As always, you can find this code and all my helper code on Github.

Let's run our merge sort.

./merge_sort 7 4 5 2 3 6 1 1 2 3 4 5 6 7

It works!

Avoiding Off-By-One errors

The most difficult part of this algorithm is making sure all of you indices line up---making sure that the two subarrays that you sort with merge_sort are the same ones that are passed to merge. It's pretty easy to end up with a mismatch, one more or one less item where there shouldn't be, and a demonstrably non-sorted output list. So, let's make some things clear to make sure this doesn't happen.

1. merge and merge_sort expect array indices, not array lengths.

We define merge as

void merge(long * inputv,
       const int first_index,
       const int last_of_first_subarray,
       const int last_index) {

I try to name these variables in such a was as to make it obvious that they are intended to be indices---we expect to be able to access those positions in inputv and find something there. It's easy to mess this up. For example, I could accidentally call merge(inputv, 0, inputc / 2, inputc), where inputc is the size of the input list. The problem is, the last parameter of merge is not supposed to be the length of inputv; it's supposed to be the last index in inputv. If I make the incorrect call above, the computer will try to access inputv[inputc], which will not be one of the values in the list.
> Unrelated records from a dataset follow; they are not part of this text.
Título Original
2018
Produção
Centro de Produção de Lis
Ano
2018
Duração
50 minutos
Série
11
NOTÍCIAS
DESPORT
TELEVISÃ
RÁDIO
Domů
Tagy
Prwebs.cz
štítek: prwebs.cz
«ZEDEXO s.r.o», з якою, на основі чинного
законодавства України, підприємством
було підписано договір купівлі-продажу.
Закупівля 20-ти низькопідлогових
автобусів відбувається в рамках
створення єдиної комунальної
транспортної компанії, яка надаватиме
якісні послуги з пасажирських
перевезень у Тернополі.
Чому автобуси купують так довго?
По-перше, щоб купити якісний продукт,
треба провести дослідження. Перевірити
Needless to say, this will not be good.

The same is true of the merge_sort function, which leads us to our next potential footgun:

2. Make sure merge_sort divides the list fairly

Let's take a look at our splitting code in merge_sort.

int q = (p + r) / 2;
merge_sort(inputv, p, q);
merge_sort(inputv, q + 1, r);

This little tidbit of code can cause huge issues if you don't take the time to think about what exacly q is. Is it the end of the first subarray, or the start of the second subarray? Treating it like the wrong one will break our code, so let's look at it. We see that q is defined as (p + r) / 2. We're dividing the integer p + r by the integer 2, so our C code will default to floor division: C wants the result to be an integer, so it rounds down. As such, if we apply this function to the entirety of a 7-element array, meaning that p is 0 and r is 7, q will end up being 0 + 7 = 7 divided by 2, rounded down, which will equal 3. Well, that means that we should use it as the end of the first subarray, so we are correct to call the first merge_sort as merge_sort(inputv, p, q) and the next, which should start at the index after q, as merge_sort(inputv, q + 1, r). I'm sure you can see that calling

int q = (p + r) / 2;
merge_sort(inputv, p, q - 1);
merge_sort(inputv, q, r); // q is the start of the second subarray?
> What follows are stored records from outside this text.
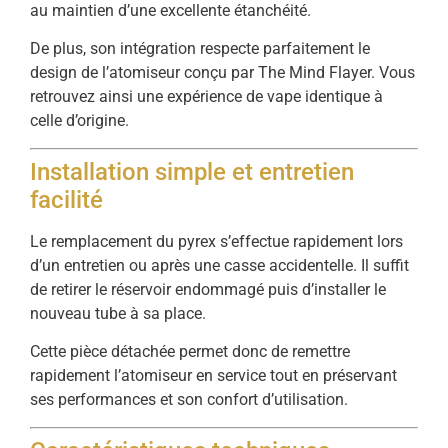
au maintien d’une excellente étanchéité.
De plus, son intégration respecte parfaitement le
design de l’atomiseur conçu par The Mind Flayer. Vous
retrouvez ainsi une expérience de vape identique à
celle d’origine.
Installation simple et entretien
facilité
Le remplacement du pyrex s’effectue rapidement lors
d’un entretien ou après une casse accidentelle. Il suffit
de retirer le réservoir endommagé puis d’installer le
nouveau tube à sa place.
Cette pièce détachée permet donc de remettre
rapidement l’atomiseur en service tout en préservant
ses performances et son confort d’utilisation.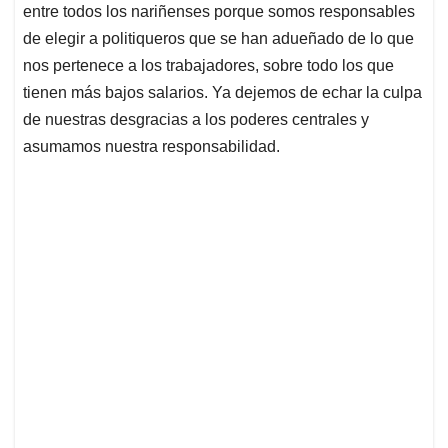
entre todos los nariñenses porque somos responsables
de elegir a politiqueros que se han adueñado de lo que
nos pertenece a los trabajadores, sobre todo los que
tienen más bajos salarios. Ya dejemos de echar la culpa
de nuestras desgracias a los poderes centrales y
asumamos nuestra responsabilidad.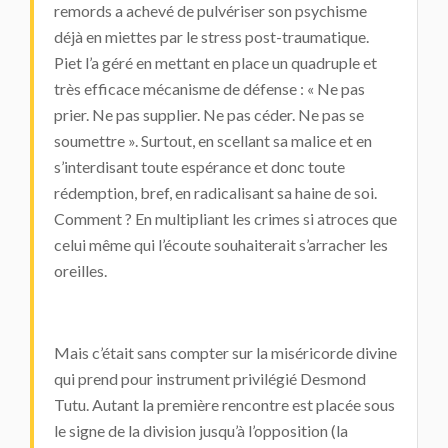
remords a achevé de pulvériser son psychisme
déjà en miettes par le stress post-traumatique.
Piet l’a géré en mettant en place un quadruple et
très efficace mécanisme de défense : « Ne pas
prier. Ne pas supplier. Ne pas céder. Ne pas se
soumettre ». Surtout, en scellant sa malice et en
s’interdisant toute espérance et donc toute
rédemption, bref, en radicalisant sa haine de soi.
Comment ? En multipliant les crimes si atroces que
celui même qui l’écoute souhaiterait s’arracher les
oreilles.
Mais c’était sans compter sur la miséricorde divine
qui prend pour instrument privilégié Desmond
Tutu. Autant la première rencontre est placée sous
le signe de la division jusqu’à l’opposition (la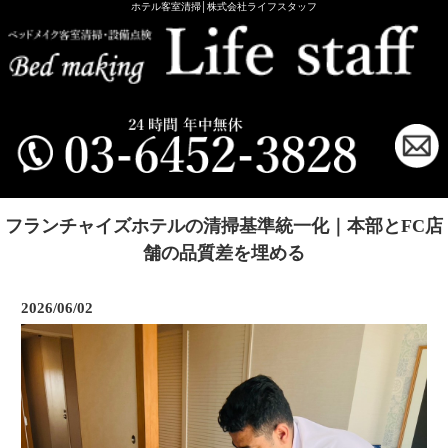
ホテル客室清掃│株式会社ライフスタッフ
フランチャイズホテルの清掃基準統一化｜本部とFC店
舗の品質差を埋める
2026/06/02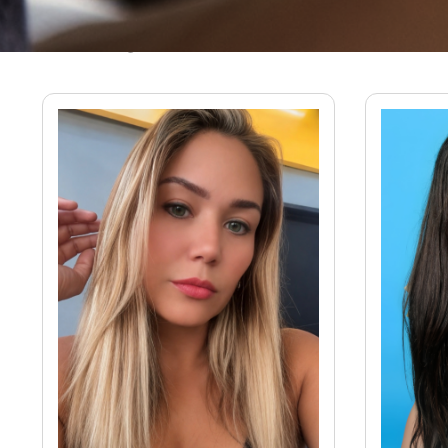
Massagistas em Santos - SP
would be a disaster, because, although our merge implementation could probably handle lists of very unequal length (albeit inefficiently), things would go all haywire when we tried to split a list of length 2 into... a list of length 0 and a list of length 2, which would create an infinite loop, and a stack overflow (the crash, not the website named after it).

Be aware of these pitfalls, and your journey towards Merge Sort will be much more pleasant.

Conclusion

Merge Sort is a strong contender for the title of "Current Best Sorting Algorithm", because of its theoretically-optimal O(n lg n) running time. Our implementation of it can still be improved; for example, one could note that our merge function creates a new buffer (outputv) every time it is called, and modify our code to simply create one outputv array, for all calls to merge to use. The extra buffer requirement is, in fact, one of the main downsides of merge sort over other algorithms like quicksort, and the reduction of that requirement is an area of research. Maybe you can be the one to defeat it!